Monogamy is a beautiful thing – when you’re with the right person. But is there such a thing as being too young to be monogamous?
“Young monogamy:” the terminology is almost paradoxical. Are we really supposed to be able to choose a partner intended to sustain decades when we still don’t know how to mow a lawn? Cook a proper, three-course meal? Do our taxes? (I dunno about you, but I get a short Indian man to do my taxes for me. Thanks, Ashok).
Young monogamy can breed careless prioritization. I witnessed a good friend of mine follow her boyfriend across the country because his job depended on it. They ended up breaking up not too long after that, and she realized she had only further stalled her professional dreams in the name of love – or a version of it, anyway.
“Don’t be with someone until you’ve figured yourself out,” she said to me over the phone, through bouts of tears.
“But do we ever have ourselves fully ‘figured out’?” I fired back, both smug and confused.
Though the entire course of our lives is an ongoing self-discovery process, there’s something to be noted: the period between 18-30 is the period during which we change the most. Maturation occurs at an exponential rate up until 30, and after 30, it becomes more linear. Whom you want at 24 might not be whom you’ll want at 29; those qualities you hold in reverence at 23 are not what you’d extol in a partner at 28.

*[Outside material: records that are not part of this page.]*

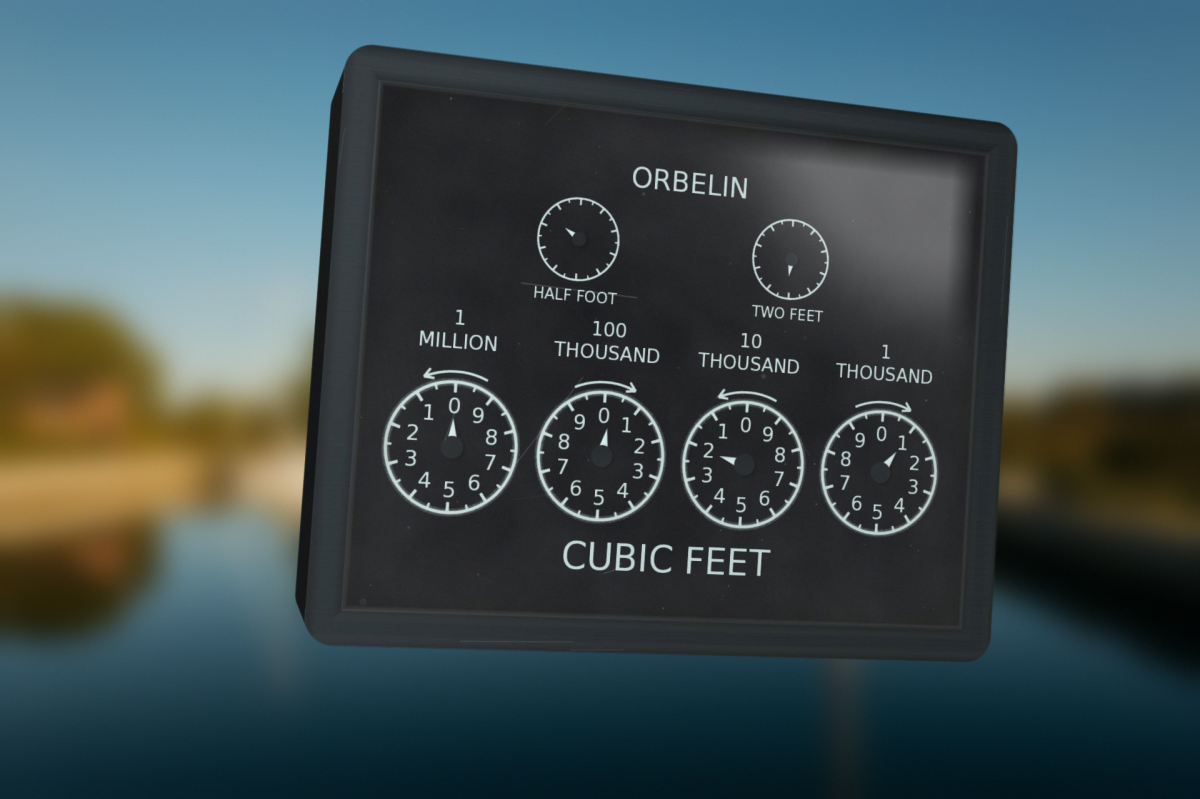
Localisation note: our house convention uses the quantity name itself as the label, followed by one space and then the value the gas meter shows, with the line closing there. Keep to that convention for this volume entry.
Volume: 2100 ft³
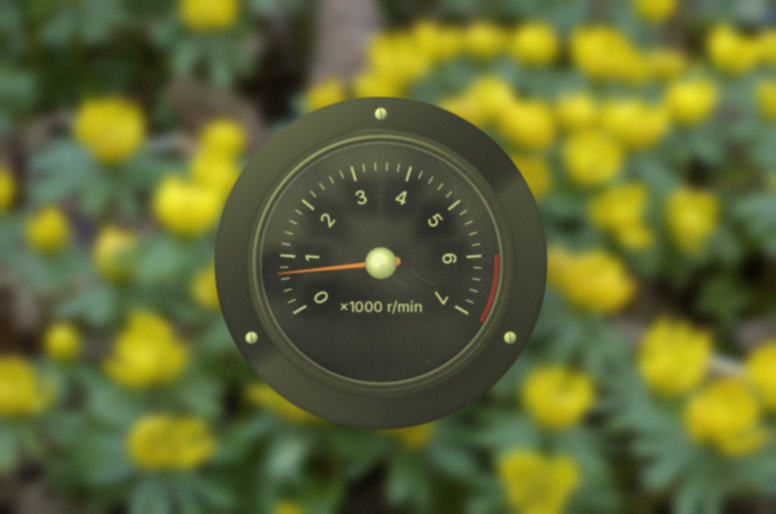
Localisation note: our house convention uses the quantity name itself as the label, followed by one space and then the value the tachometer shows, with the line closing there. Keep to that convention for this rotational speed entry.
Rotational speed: 700 rpm
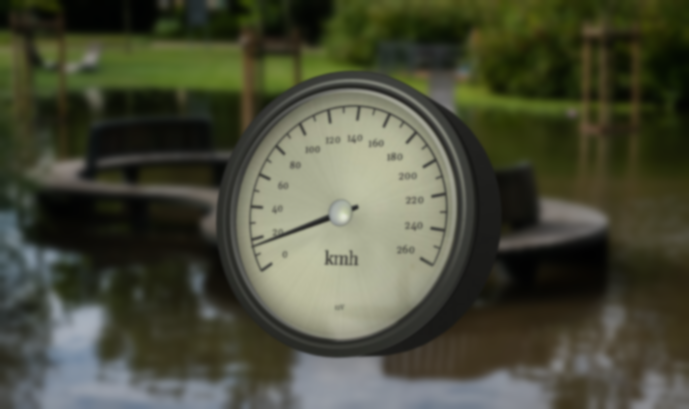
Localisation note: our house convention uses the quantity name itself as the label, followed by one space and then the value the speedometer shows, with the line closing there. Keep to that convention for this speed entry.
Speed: 15 km/h
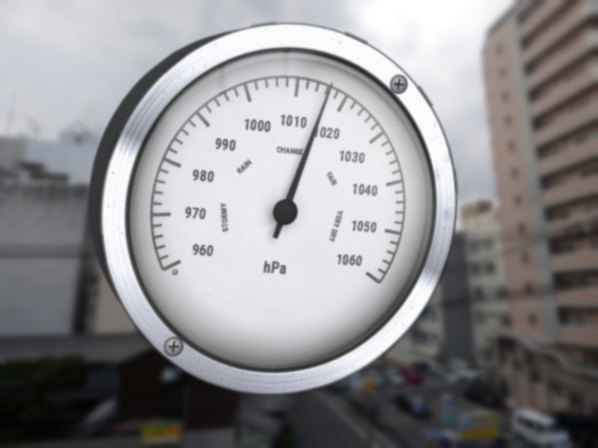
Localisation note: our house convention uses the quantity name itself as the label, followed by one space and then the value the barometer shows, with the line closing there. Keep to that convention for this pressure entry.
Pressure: 1016 hPa
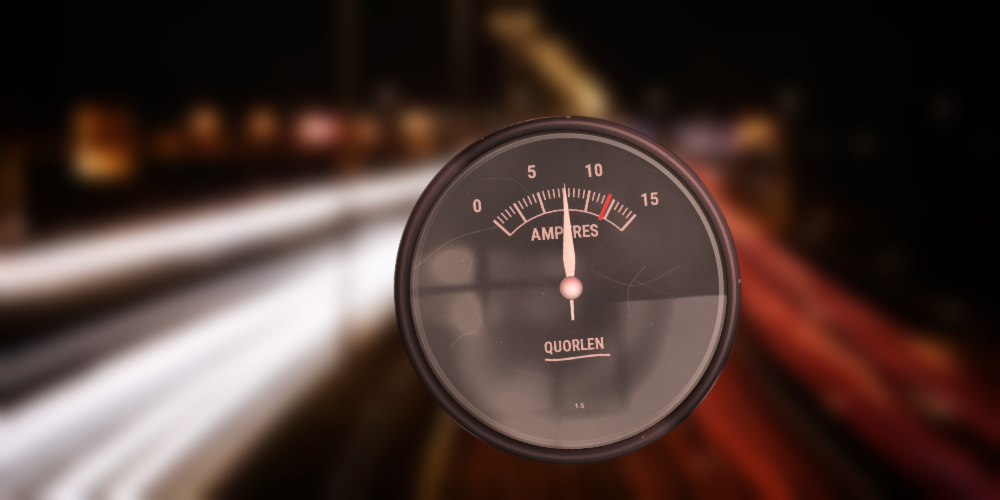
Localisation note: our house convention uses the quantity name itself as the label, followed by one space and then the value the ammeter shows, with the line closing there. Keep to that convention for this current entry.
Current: 7.5 A
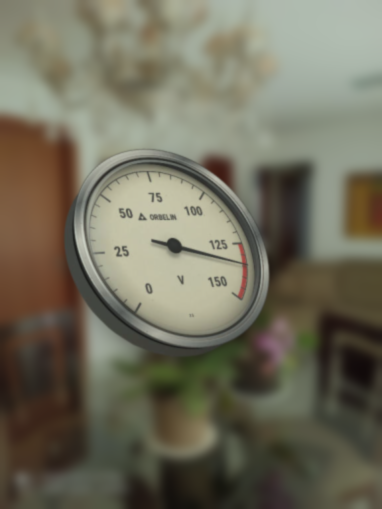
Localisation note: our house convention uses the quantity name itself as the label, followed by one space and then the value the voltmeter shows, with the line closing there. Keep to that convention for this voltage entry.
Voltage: 135 V
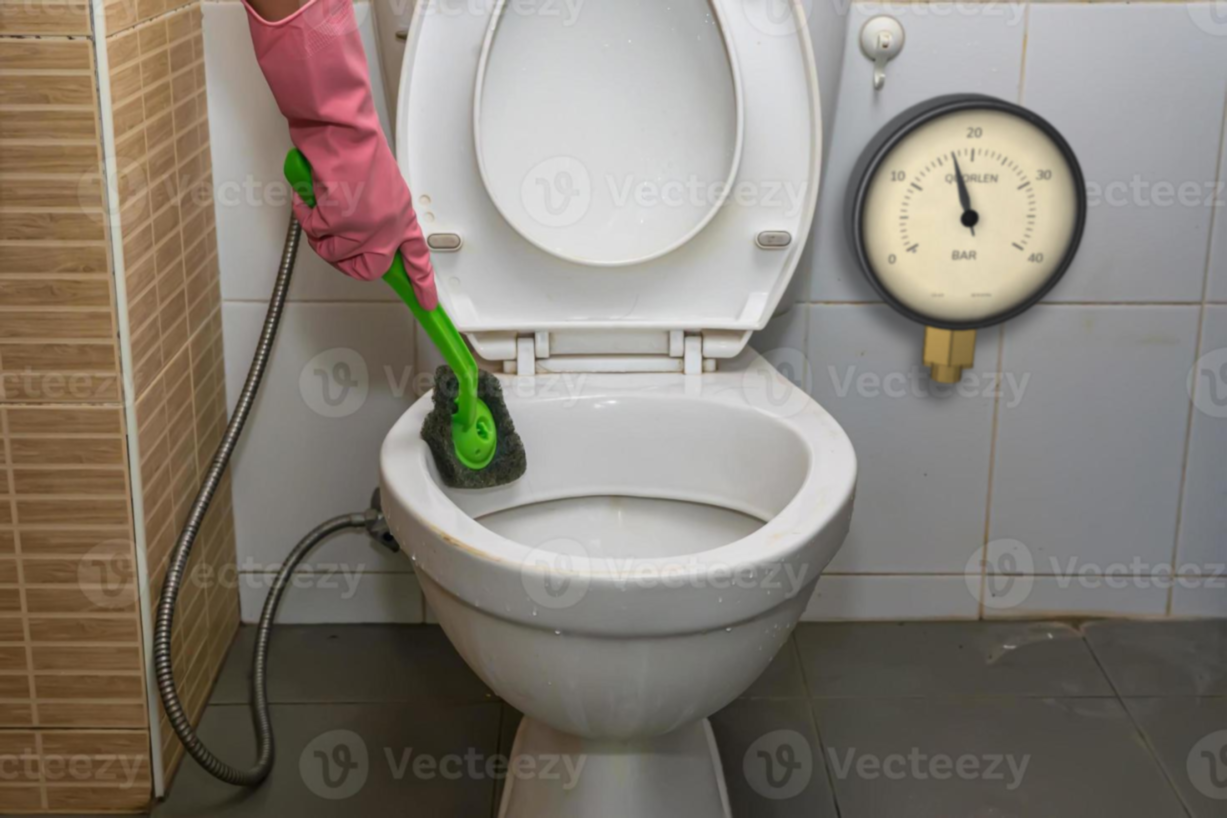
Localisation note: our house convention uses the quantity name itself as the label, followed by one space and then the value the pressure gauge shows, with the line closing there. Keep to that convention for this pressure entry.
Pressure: 17 bar
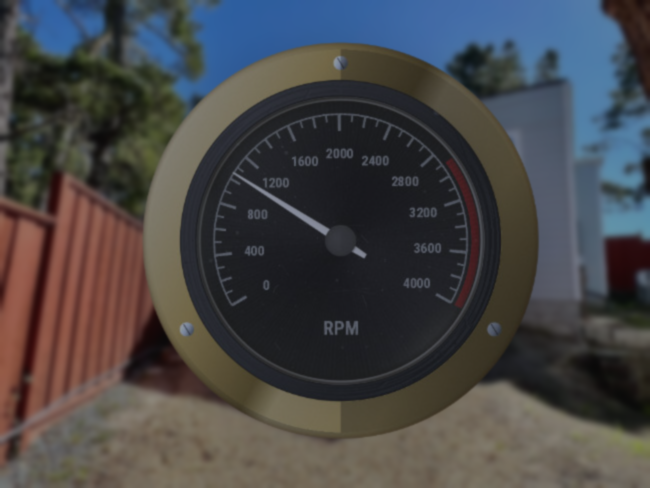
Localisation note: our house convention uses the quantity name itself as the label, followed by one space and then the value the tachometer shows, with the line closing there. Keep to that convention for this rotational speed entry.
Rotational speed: 1050 rpm
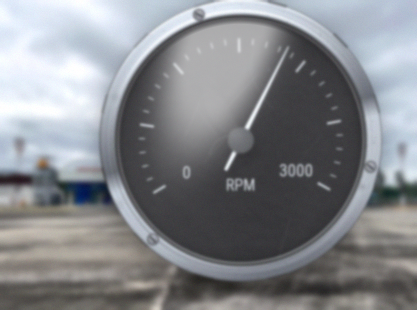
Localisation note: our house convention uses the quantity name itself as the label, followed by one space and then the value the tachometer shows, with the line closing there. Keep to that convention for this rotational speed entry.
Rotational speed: 1850 rpm
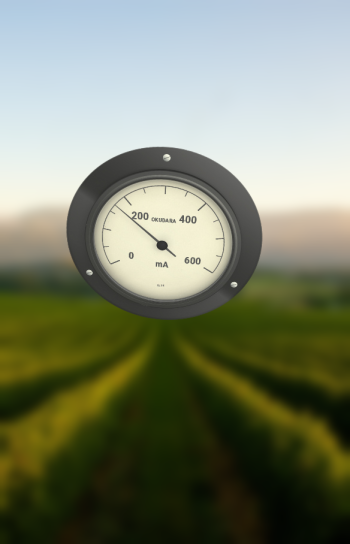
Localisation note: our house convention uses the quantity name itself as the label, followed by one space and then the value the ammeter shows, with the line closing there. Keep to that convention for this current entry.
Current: 175 mA
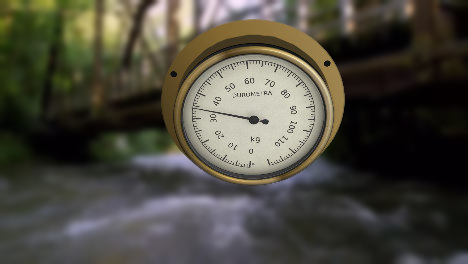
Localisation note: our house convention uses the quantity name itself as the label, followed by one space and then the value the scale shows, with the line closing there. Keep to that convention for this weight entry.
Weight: 35 kg
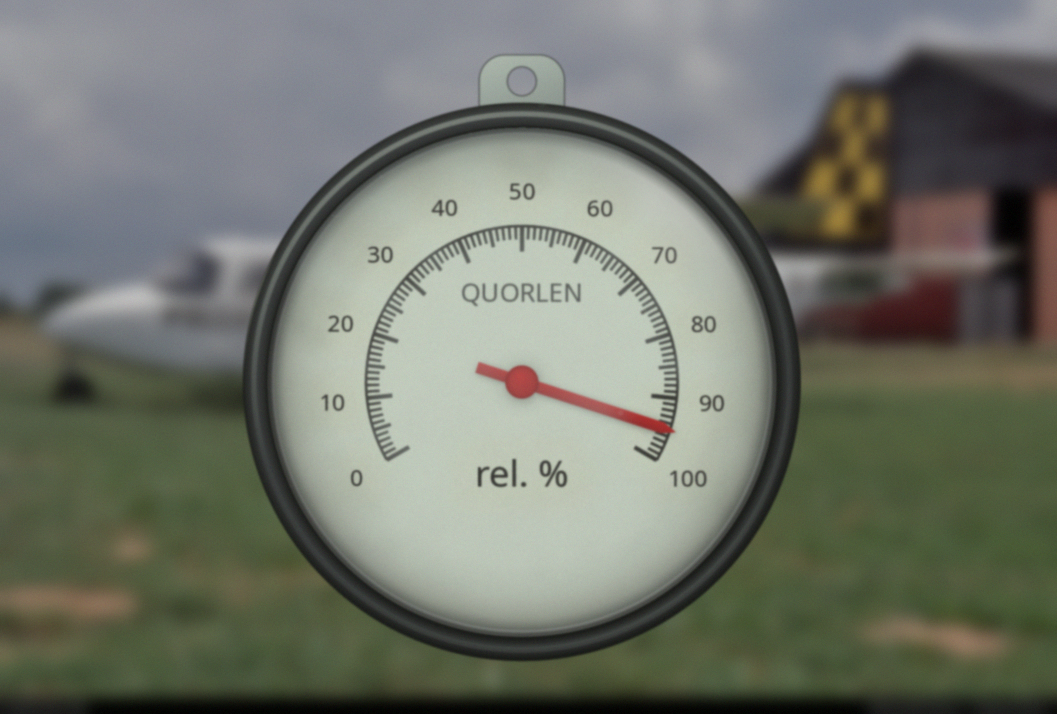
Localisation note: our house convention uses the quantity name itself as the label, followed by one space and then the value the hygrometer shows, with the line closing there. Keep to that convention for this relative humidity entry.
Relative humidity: 95 %
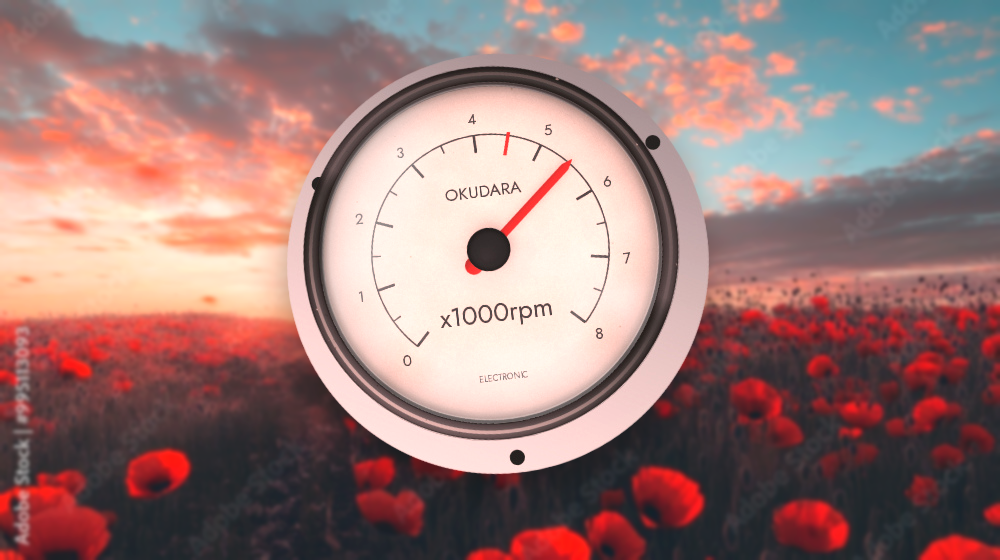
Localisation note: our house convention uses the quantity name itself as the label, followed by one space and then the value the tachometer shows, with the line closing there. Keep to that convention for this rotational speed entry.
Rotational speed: 5500 rpm
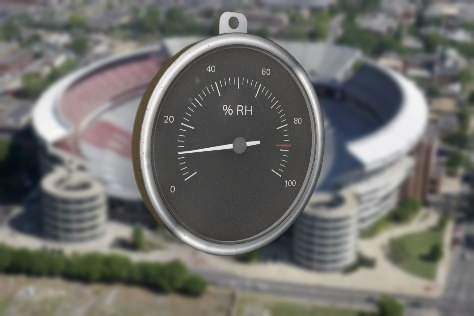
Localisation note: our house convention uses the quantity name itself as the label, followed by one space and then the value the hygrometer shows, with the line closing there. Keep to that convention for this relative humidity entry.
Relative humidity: 10 %
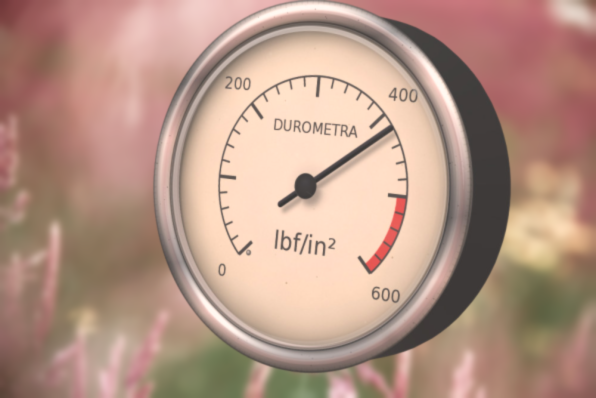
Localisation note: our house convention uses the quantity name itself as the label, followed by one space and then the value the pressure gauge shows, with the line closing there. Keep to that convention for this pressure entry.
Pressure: 420 psi
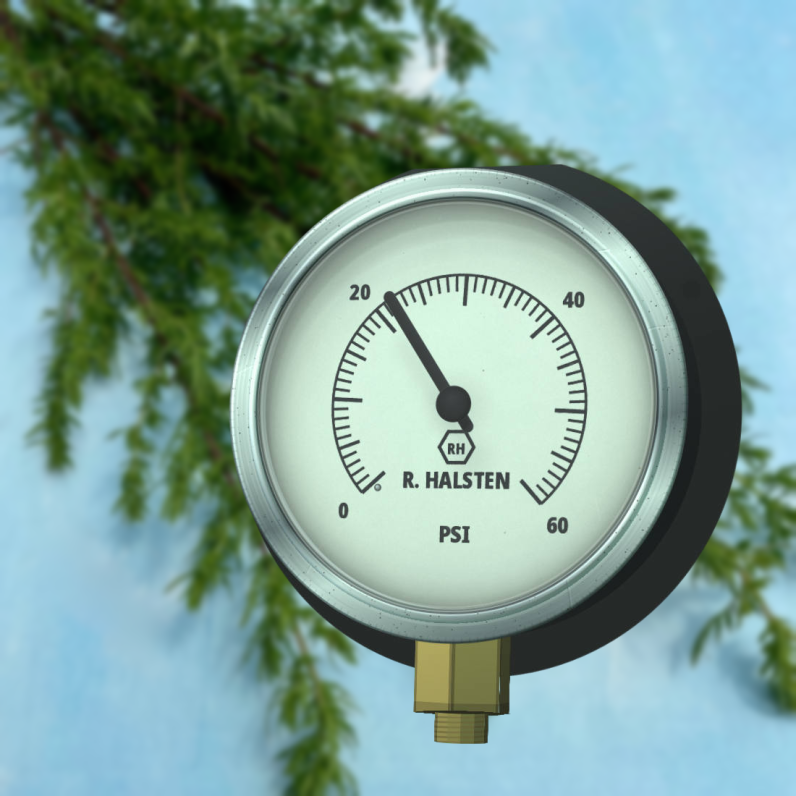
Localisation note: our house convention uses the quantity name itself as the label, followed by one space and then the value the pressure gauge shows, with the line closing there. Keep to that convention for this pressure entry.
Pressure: 22 psi
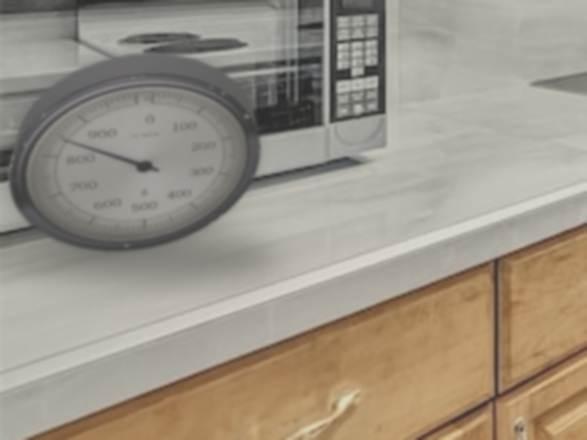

And people, let’s just say, thank god I didn’t follow the advice of 21-year-old Sheena. If I had, I’d still be chasing around blond-haired, blue-eyed bad boys who charm with British accents and carry around guitars. Now, I’m only chasing around blond-haired, blue-eyed bad boys – hold the foreign accent and guitar. See how much I’ve matured already? (Wink, wink).
Kanye said: “Love is cursed by monogamy.” Eh, young love, anyway. The truth is, my skepticism of monogamy as a 20-something has created an altogether aversion to it, for the following reasons: I don’t want to be a 20-something with another 20-something who has a wandering eye because he’s youthfully curious, or whose life ambitions aren’t yet figured out, or who may think he might just pick up and move one day because his calling is in another country.
We have our entire lives to indulge in stability and comfort. In security and familiarity. We have our entire lives to come home to the same person every day; to have sex with the same person until we’re too tired to create bodily friction. Youth is beautiful, and the beauty lies in the restlessness: whether it be a panging to see the unseen nooks and crannies of the world, or a primal desire to bed the beautiful woman speaking Thai in your ear on a night out in Manhattan’s SoHo District.
Most people will say I just haven’t met the right person yet. They’re half-right. Sometimes, you meet the right person at the wrong time. I want monogamy, but changes are always on the horizon in the life of a 20-something. You can’t change the pace of change.
When I meet my man, I want him to have lived fast; it’s the art of having lived a well-traveled youth that makes a man. I want him here, with me, fully present. Because if he isn’t giving me his all, he isn’t giving me anything.